Is there a grand design against Tinubu? His Abeokuta statement seems to suggest so; this could be surprising to the uninitiated but not so to those familiar with the subterranean undercurrents of our politics, Tinubu’s enemies are seen by many as the members of his own house (APC). When President Buhari incessantly asks Nigerians to vote for the party and candidate of their choice, what does that indicate? Was that how he, Buhari, was campaigned for in 2015 and 2019 by Tinubu and other party leaders? When Buhari backs CBN Gov. Godwin Emefiele’s virtual grounding of the economy ostensibly to starve some politicians of funds, ask the out-going president how his own elections were financed in 2015 and 2019. Buhari is acting like a man who climbed to the top with a ladder and thereafter removed and burnt the ladder. It is not altruism or patriotism that propel such fellows; they are simply sadists and the Yoruba k’eni ma ni and alai-moore enia!

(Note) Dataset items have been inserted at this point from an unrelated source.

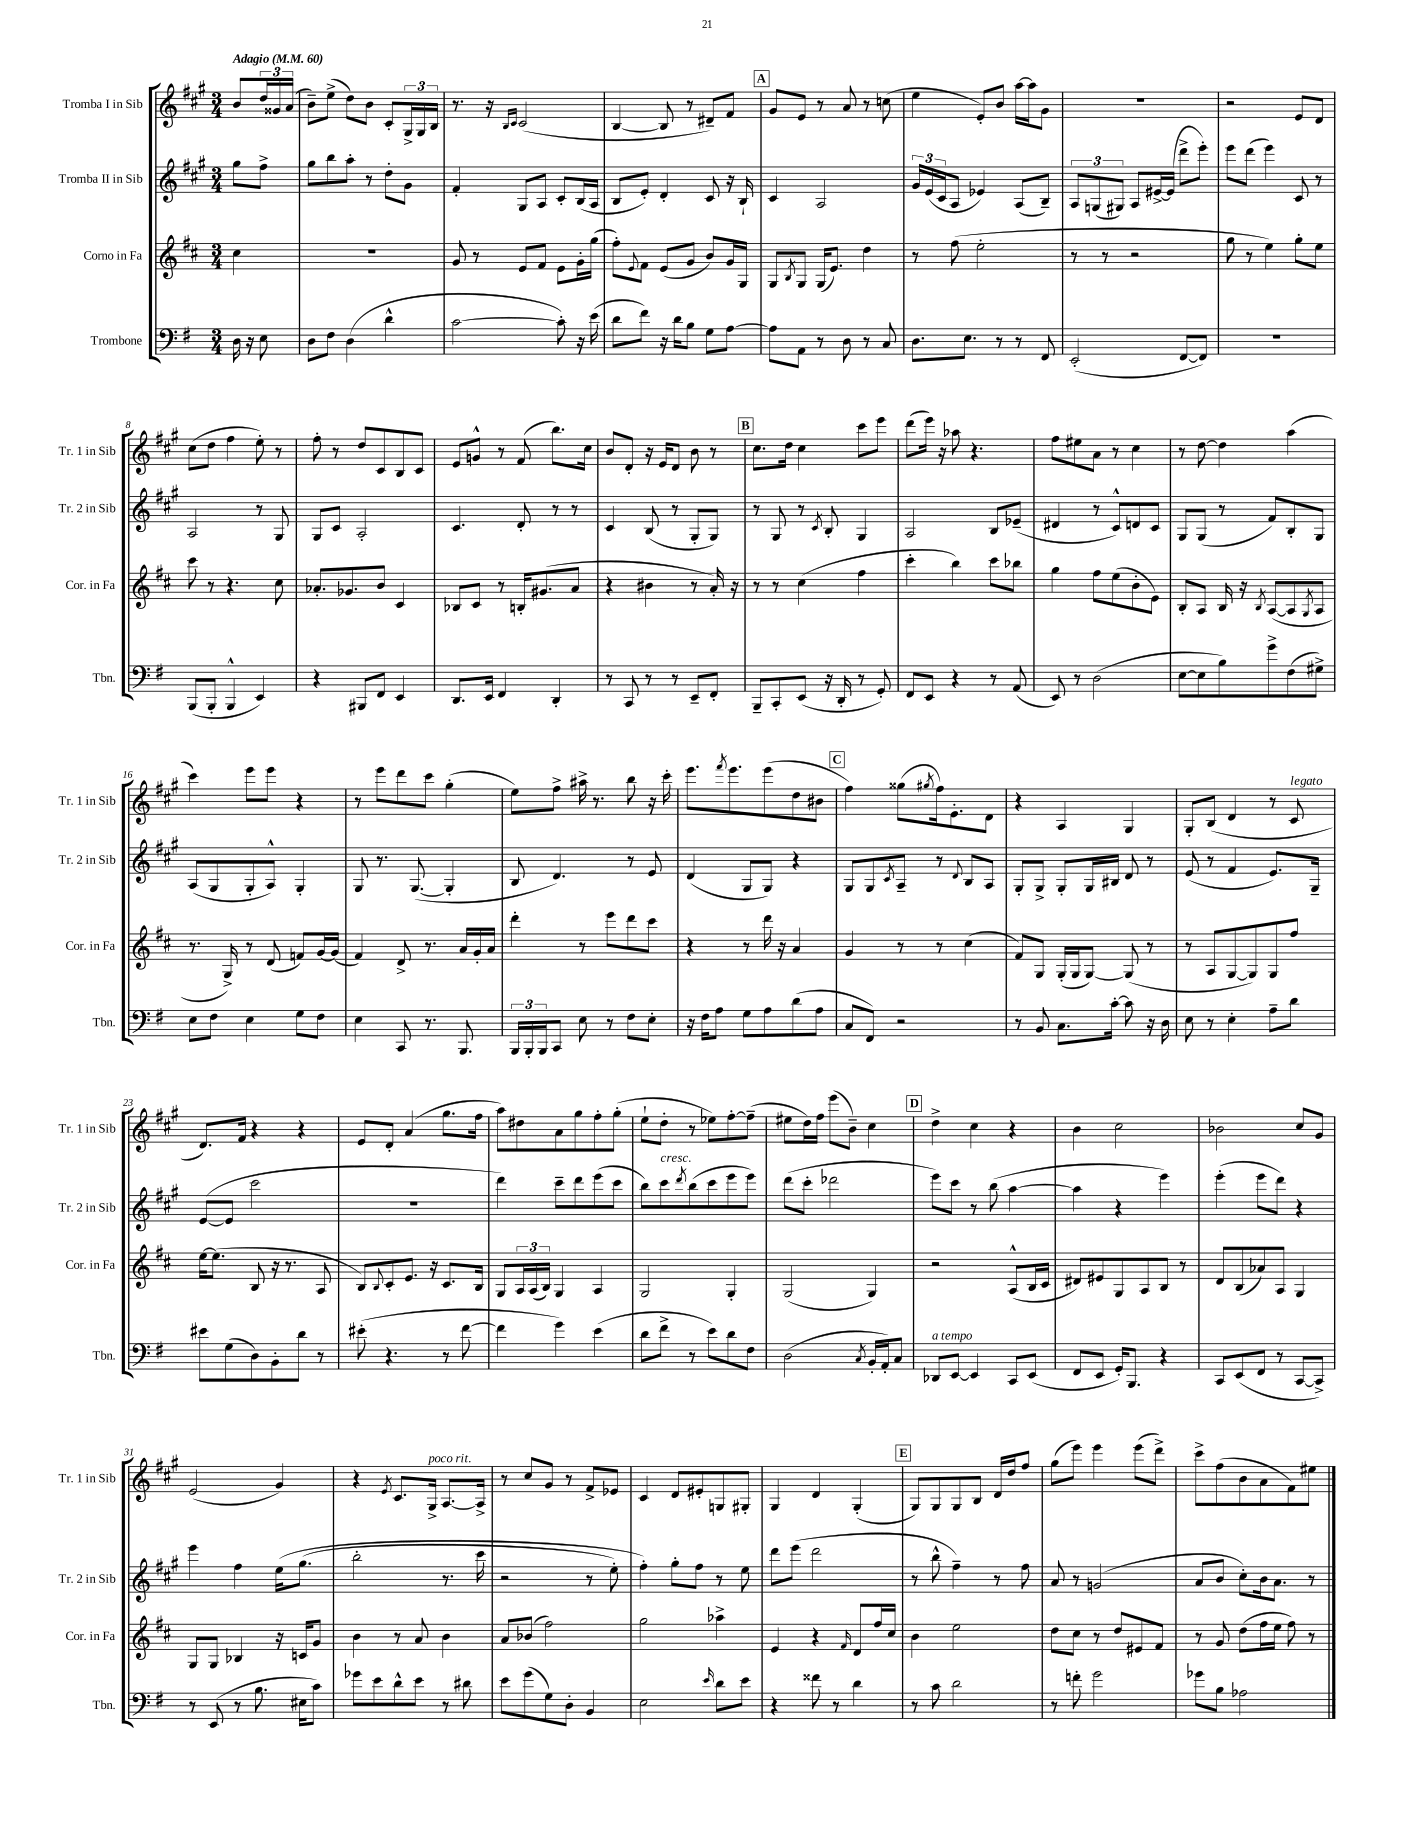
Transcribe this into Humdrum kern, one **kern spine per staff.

**kern	**kern	**kern	**kern
*staff4	*staff3	*staff2	*staff1
*clefF4	*clefG2	*clefG2	*clefG2
*k[f#]	*k[f#c#]	*k[f#c#g#]	*k[f#c#g#]
*M3/4	*M3/4	*M3/4	*M3/4
*MM60	*MM60	*MM60	*MM60
16D	4cc#	8gg#	8b
16r	.	.	.
8E	.	8ff#^	24dd
.	.	.	24g##
.	.	.	(24a
=	=	=	=
8D	2.r	8gg#	8b~)
8F#	.	8bb	(8ee^
(4D	.	8aa'	8dd)
.	.	8r	8b
4d^^	.	8dd'	8c#'
.	.	8g#	24G#^
.	.	.	24G#
.	.	.	24B
=	=	=	=
[2c	8g	4f#'	8.r
.	8r	.	.
.	.	.	16r
.	.	.	16qqB
.	.	.	16qqc#
.	8e	8G#	(2c#
.	8f#	8A	.
8c'])	8e	8c#'	.
16r	16g'	(16B	.
(16e	(16gg	16A	.
=	=	=	=
8d	8ff#')	8B	[4B
.	8qqe	.	.
8f#)	8f#	8e')	.
16r	(8e	4d'	8B]
16d	.	.	.
8B	8g	.	8r
8G	8b)	8c#	8d#~)
[8A	16g	16r	8f#
.	16G	16B`	.
=	=	=	=
8A]	8G	4c#	8g#
.	8qB	.	.
8AA	8G	.	8e
8r	(16G	2A	8r
.	8.e)	.	.
8D	.	.	8a
8r	4dd	.	8r
8C	.	.	(8cc
=	=	=	=
8.D	8r	24g#	4ee
.	.	(24e	.
.	.	24c#	.
.	(8ff#	8A	.
8.E	.	.	.
.	2ee'	4e-)	8e')
8r	.	.	8b
8r	.	(8A	[16aa
.	.	.	16aa]
8FF#	.	8B~)	8g#
=	=	=	=
(2EE'	8r	12A	2.r
.	.	(12G	.
.	8r	.	.
.	.	12G#)	.
.	2r	8A	.
.	.	[16e#^	.
.	.	(16e#]	.
[8FF#	.	8ddd^	.
8FF#])	.	8eee')	.
=	=	=	=
2.r	8gg	8eee	2r
.	8r	(8ddd	.
.	4ee)	4eee)	.
.	8gg'	8c#	8e
.	8ee	8r	8d
=	=	=	=
(8BBB	8ccc#	2A	(8cc#
8BBB'	8r	.	8dd
4BBB^^	4.r	.	4ff#
4EE)	.	8r	8ee')
.	8cc#	8G#	8r
=	=	=	=
4r	8.a-'	8G#	8ff#'
.	.	8c#	8r
.	8.g-	.	.
8BBB#	.	2A'	8dd
8FF#	8b	.	8c#
4EE	4c#	.	8B
.	.	.	8c#
=	=	=	=
8.DD	8B-	4.c#	8e
.	8c#	.	8g^^
16EE	.	.	.
4FF#	8r	.	8r
.	16B'	8d'	(8f#
.	(8.g#	.	.
4DD'	.	8r	8.bb)
.	8a	8r	.
.	.	.	16cc#
=	=	=	=
8r	4r	4c#	8b
8CC	.	.	8d'
8r	4b#	(8B	16r
.	.	.	16e
8r	.	8r	8d
8EE~	8r	8G#'	8b
8FF#'	16a')	8G#)	8r
.	16r	.	.
=	=	=	=
8BBB~	8r	8r	8.cc#
8CC'	8r	8G#	.
.	.	.	16dd
(8EE	(4cc#	8r	4cc#
.	.	8qc#	.
16r	.	8B'	.
16DD'	.	.	.
8r	4ff#	4G#	8ccc#
8GG')	.	.	8eee
=	=	=	=
8FF#	4ccc#'	2A	(8ddd
8EE	.	.	16eee)
.	.	.	16r
4r	4bb)	.	8aa-
.	.	.	4.r
8r	8ccc#	8B	.
(8AA	8bb-	(8e-~	.
=	=	=	=
8EE)	4gg	4d#	8ff#
8r	.	.	8ee#
(2D	8ff#	8r	8a
.	(8ee	8c#^^)	8r
.	8b'	8d	4cc#
.	8e)	8c#	.
=	=	=	=
[8E	8B'	8G#	8r
8E]	8A	(8G#	[8dd
8B)	16B	8r	4dd]
.	16r	.	.
.	8qB	.	.
8g^	([8A	8f#)	.
(8F#	8A]	8B'	(4aa
.	8qG	.	.
8G#^)	8A	8G#	.
=	=	=	=
8E	8.r	(8A	4ccc#)
8F#	.	8G#	.
.	16G^)	.	.
4E	8r	8G#'	8eee
.	(8d	8A^^)	8eee
8G	8f)	4G#'	4r
8F#	[16g	.	.
.	(16g]	.	.
=	=	=	=
4E	4f#)	8G#	8r
.	.	8.r	8eee
8CC	8d^	.	8ddd
.	.	([8.G#	.
8.r	8.r	.	8ccc#
.	.	4G#']	(4gg#'
8.BBB	16a	.	.
.	16g'	.	.
.	16a	.	.
=	=	=	=
24BBB	4ddd'	8B	8ee)
24BBB'	.	.	.
24BBB	.	.	.
8CC	.	4.d)	8ff#^
8E	8r	.	16aa#^
.	.	.	8.r
8r	8eee	.	.
8F#	8ddd	8r	8bb
8E'	8ccc#	8e	16r
.	.	.	16ccc#'
=	=	=	=
16r	4r	(4d	8.eee
16F#	.	.	.
8A	.	.	.
.	.	.	8qfff#
.	.	.	8.eee
8G	8r	8G#	.
8A	16ddd	8G#)	(8eee
.	16r	.	.
(8d	4a	4r	8dd
8A	.	.	8b#
=	=	=	=
8C	4g	8G#	4ff#)
8FF#)	.	8G#	.
.	.	8qc#	.
2r	8r	8A~	(8gg##
.	.	.	8qgg#
.	8r	8r	16ff#)
.	.	.	8.e'
.	.	8qqd	.
.	(4cc#	8B	.
.	.	8A	8d
=	=	=	=
8r	8f#)	8G#'	4r
8BB	8G	8G#^	.
8.C	(16G'	8G#'	4A
.	16G	.	.
.	[8G)	16G#	.
[16c'	.	16B#	.
8c]	(8G]	8d	4G#
16r	8r	8r	.
16D	.	.	.
=	=	=	=
8E	8r	(8e	8G#'
8r	8A	8r	(8B
4E'	[8G	4f#	4d
.	8G])	.	.
8A~	8G	8.e)	8r
8d	8ff#	.	8c#
.	.	16G#~	.
=	=	=	=
8e#	[16ee	([8e	8.d)
.	(8.ee]	.	.
(8G	.	8e]	.
.	.	.	16f#
8D)	8B	2ccc#	4r
8BB'	16r	.	.
.	8.r	.	.
8d	.	.	4r
8r	8A	.	.
=	=	=	=
(8e#'	8B)	2.r	8e
.	8qqB	.	.
4.r	8c#'	.	8d'
.	8.e	.	(4a
.	16r	.	.
8r	8.c#	.	8.gg#
[8f#	.	.	.
.	16B	.	16ff#
=	=	=	=
4f#]	8G	4ddd)	8aa)
.	24A	.	8dd#
.	(24A	.	.
.	24B)	.	.
4g)	4G	8ccc#~	8a
.	.	8ddd	8gg#
(4e	4A	(8eee	8ff#'
.	.	8ccc#	(8gg#'
=	=	=	=
8d	2G	8bb)	8ee`
8f#^	.	8ccc#	8dd'
.	.	8qddd	.
8r	.	(8bb	8r
8e)	.	8ccc#	8ee-)
8d	4G'	8eee	[8ff#'
8F#	.	8eee)	(8ff#~]
=	=	=	=
(2D	(2G	(8ddd	8ee#
.	.	8ccc#'	16dd)
.	.	.	16ff#
.	.	2ddd-	(8eee
.	.	.	8b~)
8qC	.	.	.
16BB'	4G)	.	4cc#
16AA')	.	.	.
8C	.	.	.
=	=	=	=
8DD-	2r	8eee)	4dd^
[8EE	.	8ccc#	.
4EE]	.	8r	4cc#
.	.	(8bb	.
8CC	(8A^^	[4aa	4r
(8EE	16B	.	.
.	16c#	.	.
=	=	=	=
8FF#	8d#)	4aa]	4b
8EE	8e#	.	.
16GG')	8G	4r	2cc#
8.BBB	.	.	.
.	8A	.	.
4r	8B	4eee)	.
.	8r	.	.
=	=	=	=
8CC	8d	(4eee'	2b-
(8EE	(8B	.	.
8FF#	8a-)	8eee	.
8r	8A	8ddd)	.
[8CC	4G	4r	8cc#
8CC^])	.	.	8g#
=	=	=	=
8r	8G	4eee	(2e
(8EE	8G	.	.
8r	4B-	4ff#	.
8.B	.	.	.
.	16r	&(16ee	4g#)
16E#	16c	(8.gg#	.
8c)	8g	.	.
=	=	=	=
8g-	4b	2bb'	4r
8e	.	.	.
.	.	.	8qe
8d^^	8r	.	8.c#
8e	8a	.	.
.	.	.	16G#^
8r	4b	8.r	[8.A
8d#	.	.	.
.	.	16ccc#	16A^]
=	=	=	=
8e	8a	2r	8r
(8g	(8b-	.	8cc#
8G)	2ff#)	.	8g#
8D'	.	.	8r
4BB	.	8r	8f#^
.	.	8ee')	8e-
=	=	=	=
2E	2gg	4ff#'&)	4c#
.	.	8gg#'	8d
.	.	8ff#	8e#'
16qqe	.	.	.
8d	4aa-^	8r	8G
8e	.	8ee	8G#'
=	=	=	=
4r	4e	8ddd	4G#
.	.	(8eee	.
8f##	4r	2ddd	4d
8r	.	.	.
.	16qqf#	.	.
4d	8d	.	(4G#'
.	16ff#	.	.
.	16cc#	.	.
=	=	=	=
8r	4b	8r	8G#)
8c	.	8bb^^	8G#
2d	2ee	4ff#~)	8G#
.	.	.	8B
.	.	8r	16d
.	.	.	16dd
.	.	8ff#	8ff#
=	=	=	=
8r	8dd	8a	(8gg#
8f'	8cc#	8r	8eee)
2g	8r	(2g	4eee
.	8dd	.	.
.	8e#	.	(8eee
.	8f#	.	8ddd^)
=	=	=	=
8g-	8r	8a	8ccc#^
8B	8g	8b	(8ff#
2A-	(8dd	8cc#')	8b
.	16ff#	16b	8a
.	16ee	8.a	.
.	8ff#)	.	8f#)
.	8r	8r	8ee#
==	==	==	==
*-	*-	*-	*-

Outspoken and brutally-frank Prof. Itse Sagay, chairman of the Presidential Advisory Committee Against Corruption, appears to agree with Tinubu’s charge of sabotage when he said: “I suspect that because when people in responsible positions begin to create hardship and annoyance and anger in the population, which will be directed against the government, just before an election, the effect of that is that the government is going to be blamed by the voters and they may decide out of anger to vote for another party. It will drive away votes from the ruling party, which they will blame for the conditions and circumstances being created by these very dangerous people.
“What Emefiele is trying to do in saying you cannot use the existing currency after the 31st of January in a situation where the new currency is not available to be used is a plot to create disaffection for the government and indirectly create an unfavourable image for that government before the populace in a few weeks to an election. There is no question about that. What is surprising is that no one is stopping him. The president has not stopped him and he is saying there is no going back on an action which is a sabotage of the goodwill of that government. It is just incredible.
“On fuel scarcity, I can’t understand it. It has never happened before. This is going to be three months now and the NNPC is saying there is no shortage; (that) they have enough supply for another three months. Yet, we cannot find petrol anywhere. Somebody is playing a game. I suspect after the election, we are going to have petrol. I agree with what Tinubu is saying. Something underhand is going on in this country which is intended to affect the outcome of the election”.
It is like they are already manipulating, affecting, rigging and determining the outcome of the election ever before we go to the poll! In all of these, however, I will continue to watch with keen interest, oil my pen, and keep my gunpowder dry!